- _SUPPLIED MATERIAL_
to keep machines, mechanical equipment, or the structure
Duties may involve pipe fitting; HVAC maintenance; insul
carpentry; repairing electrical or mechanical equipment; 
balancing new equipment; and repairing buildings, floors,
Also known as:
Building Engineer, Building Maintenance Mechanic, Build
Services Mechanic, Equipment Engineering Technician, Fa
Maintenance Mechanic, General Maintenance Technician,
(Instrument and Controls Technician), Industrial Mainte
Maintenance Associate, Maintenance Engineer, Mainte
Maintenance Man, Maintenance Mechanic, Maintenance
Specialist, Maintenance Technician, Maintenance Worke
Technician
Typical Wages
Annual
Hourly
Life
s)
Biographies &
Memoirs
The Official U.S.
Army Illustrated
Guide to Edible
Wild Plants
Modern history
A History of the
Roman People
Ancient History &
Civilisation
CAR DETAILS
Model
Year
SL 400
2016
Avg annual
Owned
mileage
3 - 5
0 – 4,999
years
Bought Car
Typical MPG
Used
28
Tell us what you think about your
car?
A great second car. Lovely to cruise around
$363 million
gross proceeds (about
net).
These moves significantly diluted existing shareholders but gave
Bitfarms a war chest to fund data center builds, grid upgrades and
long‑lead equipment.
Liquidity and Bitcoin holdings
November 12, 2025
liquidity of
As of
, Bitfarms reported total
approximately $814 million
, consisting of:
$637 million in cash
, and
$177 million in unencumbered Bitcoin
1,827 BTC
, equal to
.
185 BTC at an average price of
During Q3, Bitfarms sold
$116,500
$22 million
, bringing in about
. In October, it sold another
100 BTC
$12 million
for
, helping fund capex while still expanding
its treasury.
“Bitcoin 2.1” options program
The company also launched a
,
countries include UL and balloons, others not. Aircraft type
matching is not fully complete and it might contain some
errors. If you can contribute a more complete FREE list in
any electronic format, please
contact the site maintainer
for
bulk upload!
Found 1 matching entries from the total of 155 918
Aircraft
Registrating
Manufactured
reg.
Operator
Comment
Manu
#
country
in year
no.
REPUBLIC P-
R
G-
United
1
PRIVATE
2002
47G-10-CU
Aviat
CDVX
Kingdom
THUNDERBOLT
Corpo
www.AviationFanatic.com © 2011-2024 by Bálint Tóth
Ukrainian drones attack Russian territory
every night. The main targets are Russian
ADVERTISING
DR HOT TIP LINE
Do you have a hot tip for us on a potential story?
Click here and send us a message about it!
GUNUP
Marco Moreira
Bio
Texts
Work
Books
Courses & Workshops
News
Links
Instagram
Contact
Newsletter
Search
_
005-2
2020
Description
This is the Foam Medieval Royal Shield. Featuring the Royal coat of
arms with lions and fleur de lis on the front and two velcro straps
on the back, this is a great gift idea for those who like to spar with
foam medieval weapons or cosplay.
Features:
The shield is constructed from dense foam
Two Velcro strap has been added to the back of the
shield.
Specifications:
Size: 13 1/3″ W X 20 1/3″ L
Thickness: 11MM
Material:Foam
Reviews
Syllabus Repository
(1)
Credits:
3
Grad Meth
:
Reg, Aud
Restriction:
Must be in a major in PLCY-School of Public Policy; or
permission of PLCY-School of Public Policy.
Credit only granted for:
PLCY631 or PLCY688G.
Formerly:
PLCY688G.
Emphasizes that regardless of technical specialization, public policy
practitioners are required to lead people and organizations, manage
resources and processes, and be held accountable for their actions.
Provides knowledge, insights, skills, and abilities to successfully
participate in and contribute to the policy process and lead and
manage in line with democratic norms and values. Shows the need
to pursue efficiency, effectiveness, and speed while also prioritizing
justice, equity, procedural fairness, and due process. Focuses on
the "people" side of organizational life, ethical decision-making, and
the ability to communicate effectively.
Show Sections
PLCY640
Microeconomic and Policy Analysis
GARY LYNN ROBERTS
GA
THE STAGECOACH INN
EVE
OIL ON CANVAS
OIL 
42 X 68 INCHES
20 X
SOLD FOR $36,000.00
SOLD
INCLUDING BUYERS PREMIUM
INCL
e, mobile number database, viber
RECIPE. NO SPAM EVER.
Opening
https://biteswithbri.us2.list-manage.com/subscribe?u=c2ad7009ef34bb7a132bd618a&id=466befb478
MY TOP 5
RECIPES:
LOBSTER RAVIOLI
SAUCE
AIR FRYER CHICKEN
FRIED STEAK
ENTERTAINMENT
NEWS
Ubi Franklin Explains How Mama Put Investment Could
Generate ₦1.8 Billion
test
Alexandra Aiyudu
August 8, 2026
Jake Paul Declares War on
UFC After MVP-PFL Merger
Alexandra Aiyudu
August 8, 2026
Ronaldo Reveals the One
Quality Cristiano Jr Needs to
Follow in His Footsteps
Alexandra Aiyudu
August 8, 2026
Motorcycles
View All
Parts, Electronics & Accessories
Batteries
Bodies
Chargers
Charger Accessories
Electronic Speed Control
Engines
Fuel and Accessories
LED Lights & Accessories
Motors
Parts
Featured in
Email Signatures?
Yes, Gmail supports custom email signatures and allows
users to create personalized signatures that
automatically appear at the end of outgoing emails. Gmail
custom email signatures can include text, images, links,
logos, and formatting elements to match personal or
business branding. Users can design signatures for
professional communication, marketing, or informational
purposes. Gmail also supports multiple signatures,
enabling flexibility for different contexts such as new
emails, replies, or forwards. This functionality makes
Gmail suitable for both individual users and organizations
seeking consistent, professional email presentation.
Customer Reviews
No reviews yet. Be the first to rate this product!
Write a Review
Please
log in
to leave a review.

- _WORK REQUIRED_
Each line of the listing should be reproduced without any alteration.

- _WRITTEN ANSWER_
to keep machines, mechanical equipment, or the structure
Duties may involve pipe fitting; HVAC maintenance; insul
carpentry; repairing electrical or mechanical equipment; 
balancing new equipment; and repairing buildings, floors,
Also known as:
Building Engineer, Building Maintenance Mechanic, Build
Services Mechanic, Equipment Engineering Technician, Fa
Maintenance Mechanic, General Maintenance Technician,
(Instrument and Controls Technician), Industrial Mainte
Maintenance Associate, Maintenance Engineer, Mainte
Maintenance Man, Maintenance Mechanic, Maintenance
Specialist, Maintenance Technician, Maintenance Worke
Technician
Typical Wages
Annual
Hourly
Life
s)
Biographies &
Memoirs
The Official U.S.
Army Illustrated
Guide to Edible
Wild Plants
Modern history
A History of the
Roman People
Ancient History &
Civilisation
CAR DETAILS
Model
Year
SL 400
2016
Avg annual
Owned
mileage
3 - 5
0 – 4,999
years
Bought Car
Typical MPG
Used
28
Tell us what you think about your
car?
A great second car. Lovely to cruise around
$363 million
gross proceeds (about
net).
These moves significantly diluted existing shareholders but gave
Bitfarms a war chest to fund data center builds, grid upgrades and
long‑lead equipment.
Liquidity and Bitcoin holdings
November 12, 2025
liquidity of
As of
, Bitfarms reported total
approximately $814 million
, consisting of:
$637 million in cash
, and
$177 million in unencumbered Bitcoin
1,827 BTC
, equal to
.
185 BTC at an average price of
During Q3, Bitfarms sold
$116,500
$22 million
, bringing in about
. In October, it sold another
100 BTC
$12 million
for
, helping fund capex while still expanding
its treasury.
“Bitcoin 2.1” options program
The company also launched a
,
countries include UL and balloons, others not. Aircraft type
matching is not fully complete and it might contain some
errors. If you can contribute a more complete FREE list in
any electronic format, please
contact the site maintainer
for
bulk upload!
Found 1 matching entries from the total of 155 918
Aircraft
Registrating
Manufactured
reg.
Operator
Comment
Manu
#
country
in year
no.
REPUBLIC P-
R
G-
United
1
PRIVATE
2002
47G-10-CU
Aviat
CDVX
Kingdom
THUNDERBOLT
Corpo
www.AviationFanatic.com © 2011-2024 by Bálint Tóth
Ukrainian drones attack Russian territory
every night. The main targets are Russian
ADVERTISING
DR HOT TIP LINE
Do you have a hot tip for us on a potential story?
Click here and send us a message about it!
GUNUP
Marco Moreira
Bio
Texts
Work
Books
Courses & Workshops
News
Links
Instagram
Contact
Newsletter
Search
_
005-2
2020
Description
This is the Foam Medieval Royal Shield. Featuring the Royal coat of
arms with lions and fleur de lis on the front and two velcro straps
on the back, this is a great gift idea for those who like to spar with
foam medieval weapons or cosplay.
Features:
The shield is constructed from dense foam
Two Velcro strap has been added to the back of the
shield.
Specifications:
Size: 13 1/3″ W X 20 1/3″ L
Thickness: 11MM
Material:Foam
Reviews
Syllabus Repository
(1)
Credits:
3
Grad Meth
:
Reg, Aud
Restriction:
Must be in a major in PLCY-School of Public Policy; or
permission of PLCY-School of Public Policy.
Credit only granted for:
PLCY631 or PLCY688G.
Formerly:
PLCY688G.
Emphasizes that regardless of technical specialization, public policy
practitioners are required to lead people and organizations, manage
resources and processes, and be held accountable for their actions.
Provides knowledge, insights, skills, and abilities to successfully
participate in and contribute to the policy process and lead and
manage in line with democratic norms and values. Shows the need
to pursue efficiency, effectiveness, and speed while also prioritizing
justice, equity, procedural fairness, and due process. Focuses on
the "people" side of organizational life, ethical decision-making, and
the ability to communicate effectively.
Show Sections
PLCY640
Microeconomic and Policy Analysis
GARY LYNN ROBERTS
GA
THE STAGECOACH INN
EVE
OIL ON CANVAS
OIL 
42 X 68 INCHES
20 X
SOLD FOR $36,000.00
SOLD
INCLUDING BUYERS PREMIUM
INCL
e, mobile number database, viber
RECIPE. NO SPAM EVER.
Opening
https://biteswithbri.us2.list-manage.com/subscribe?u=c2ad7009ef34bb7a132bd618a&id=466befb478
MY TOP 5
RECIPES:
LOBSTER RAVIOLI
SAUCE
AIR FRYER CHICKEN
FRIED STEAK
ENTERTAINMENT
NEWS
Ubi Franklin Explains How Mama Put Investment Could
Generate ₦1.8 Billion
test
Alexandra Aiyudu
August 8, 2026
Jake Paul Declares War on
UFC After MVP-PFL Merger
Alexandra Aiyudu
August 8, 2026
Ronaldo Reveals the One
Quality Cristiano Jr Needs to
Follow in His Footsteps
Alexandra Aiyudu
August 8, 2026
Motorcycles
View All
Parts, Electronics & Accessories
Batteries
Bodies
Chargers
Charger Accessories
Electronic Speed Control
Engines
Fuel and Accessories
LED Lights & Accessories
Motors
Parts
Featured in
Email Signatures?
Yes, Gmail supports custom email signatures and allows
users to create personalized signatures that
automatically appear at the end of outgoing emails. Gmail
custom email signatures can include text, images, links,
logos, and formatting elements to match personal or
business branding. Users can design signatures for
professional communication, marketing, or informational
purposes. Gmail also supports multiple signatures,
enabling flexibility for different contexts such as new
emails, replies, or forwards. This functionality makes
Gmail suitable for both individual users and organizations
seeking consistent, professional email presentation.
Customer Reviews
No reviews yet. Be the first to rate this product!
Write a Review
Please
log in
to leave a review.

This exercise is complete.